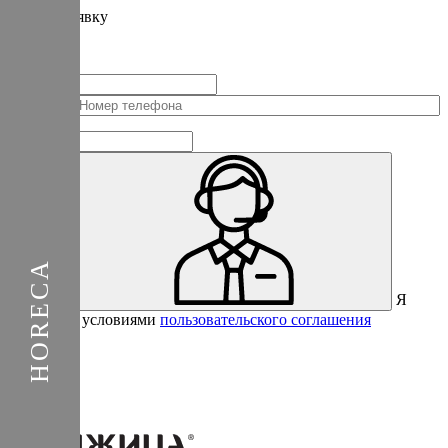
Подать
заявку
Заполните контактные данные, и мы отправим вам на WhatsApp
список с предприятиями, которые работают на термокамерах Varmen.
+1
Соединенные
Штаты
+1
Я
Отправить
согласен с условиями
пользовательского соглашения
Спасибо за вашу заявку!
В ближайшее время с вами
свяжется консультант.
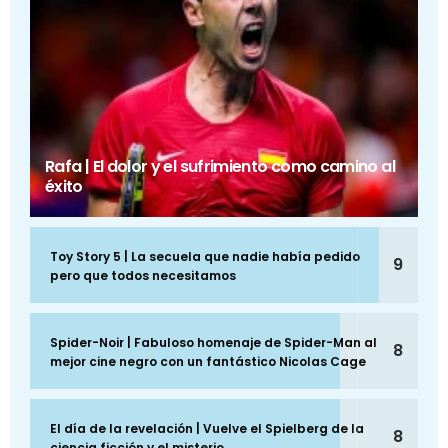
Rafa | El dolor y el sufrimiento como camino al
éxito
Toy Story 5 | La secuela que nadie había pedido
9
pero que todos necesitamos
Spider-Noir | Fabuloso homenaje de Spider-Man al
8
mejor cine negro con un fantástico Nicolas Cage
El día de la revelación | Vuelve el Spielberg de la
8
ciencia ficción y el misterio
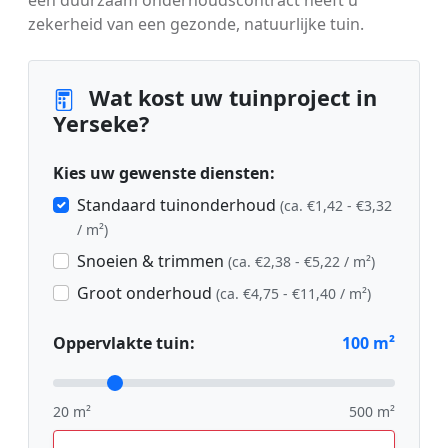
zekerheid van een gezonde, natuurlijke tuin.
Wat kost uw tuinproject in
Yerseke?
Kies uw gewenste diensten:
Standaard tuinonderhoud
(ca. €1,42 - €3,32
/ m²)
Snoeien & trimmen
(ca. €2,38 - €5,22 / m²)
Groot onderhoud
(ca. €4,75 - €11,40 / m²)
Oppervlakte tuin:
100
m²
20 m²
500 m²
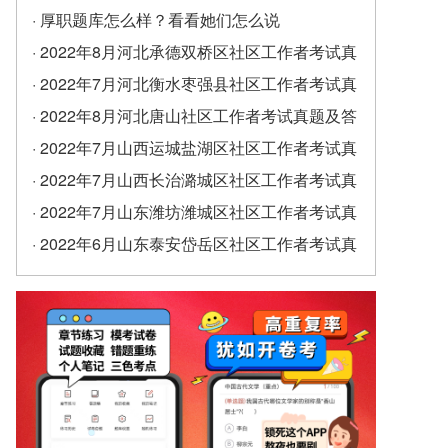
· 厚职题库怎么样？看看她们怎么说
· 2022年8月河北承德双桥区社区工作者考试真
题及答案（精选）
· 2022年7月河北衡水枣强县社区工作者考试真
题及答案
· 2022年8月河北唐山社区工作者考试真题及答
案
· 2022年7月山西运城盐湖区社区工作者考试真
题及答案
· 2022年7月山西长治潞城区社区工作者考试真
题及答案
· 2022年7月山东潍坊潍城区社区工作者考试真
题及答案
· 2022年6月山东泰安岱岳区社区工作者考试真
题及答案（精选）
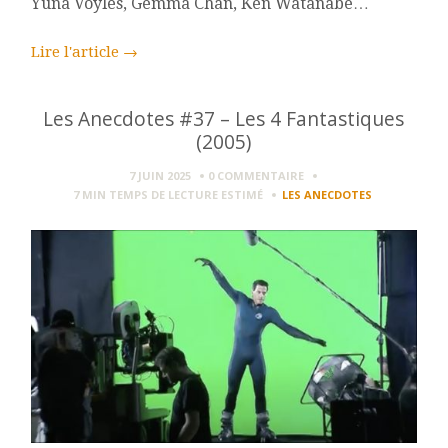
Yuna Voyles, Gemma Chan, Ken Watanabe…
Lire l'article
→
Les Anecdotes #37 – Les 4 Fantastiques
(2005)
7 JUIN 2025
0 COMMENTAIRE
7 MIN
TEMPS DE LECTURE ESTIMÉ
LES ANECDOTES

**PROBLEM DESCRIPTION**. Reproduce word for word every line of text read from the material above, keeping each language as it appears. Leave the pictures out of your answer.

**EXPECTED ANSWER**.
Подать
заявку
Заполните контактные данные, и мы отправим вам на WhatsApp
список с предприятиями, которые работают на термокамерах Varmen.
+1
Соединенные
Штаты
+1
Я
Отправить
согласен с условиями
пользовательского соглашения
Спасибо за вашу заявку!
В ближайшее время с вами
свяжется консультант.
Rafa | El dolor y el sufrimiento como camino al
éxito
Toy Story 5 | La secuela que nadie había pedido
9
pero que todos necesitamos
Spider-Noir | Fabuloso homenaje de Spider-Man al
8
mejor cine negro con un fantástico Nicolas Cage
El día de la revelación | Vuelve el Spielberg de la
8
ciencia ficción y el misterio
zekerheid van een gezonde, natuurlijke tuin.
Wat kost uw tuinproject in
Yerseke?
Kies uw gewenste diensten:
Standaard tuinonderhoud
(ca. €1,42 - €3,32
/ m²)
Snoeien & trimmen
(ca. €2,38 - €5,22 / m²)
Groot onderhoud
(ca. €4,75 - €11,40 / m²)
Oppervlakte tuin:
100
m²
20 m²
500 m²
· 厚职题库怎么样？看看她们怎么说
· 2022年8月河北承德双桥区社区工作者考试真
题及答案（精选）
· 2022年7月河北衡水枣强县社区工作者考试真
题及答案
· 2022年8月河北唐山社区工作者考试真题及答
案
· 2022年7月山西运城盐湖区社区工作者考试真
题及答案
· 2022年7月山西长治潞城区社区工作者考试真
题及答案
· 2022年7月山东潍坊潍城区社区工作者考试真
题及答案
· 2022年6月山东泰安岱岳区社区工作者考试真
题及答案（精选）
Yuna Voyles, Gemma Chan, Ken Watanabe…
Lire l'article
→
Les Anecdotes #37 – Les 4 Fantastiques
(2005)
7 JUIN 2025
0 COMMENTAIRE
7 MIN
TEMPS DE LECTURE ESTIMÉ
LES ANECDOTES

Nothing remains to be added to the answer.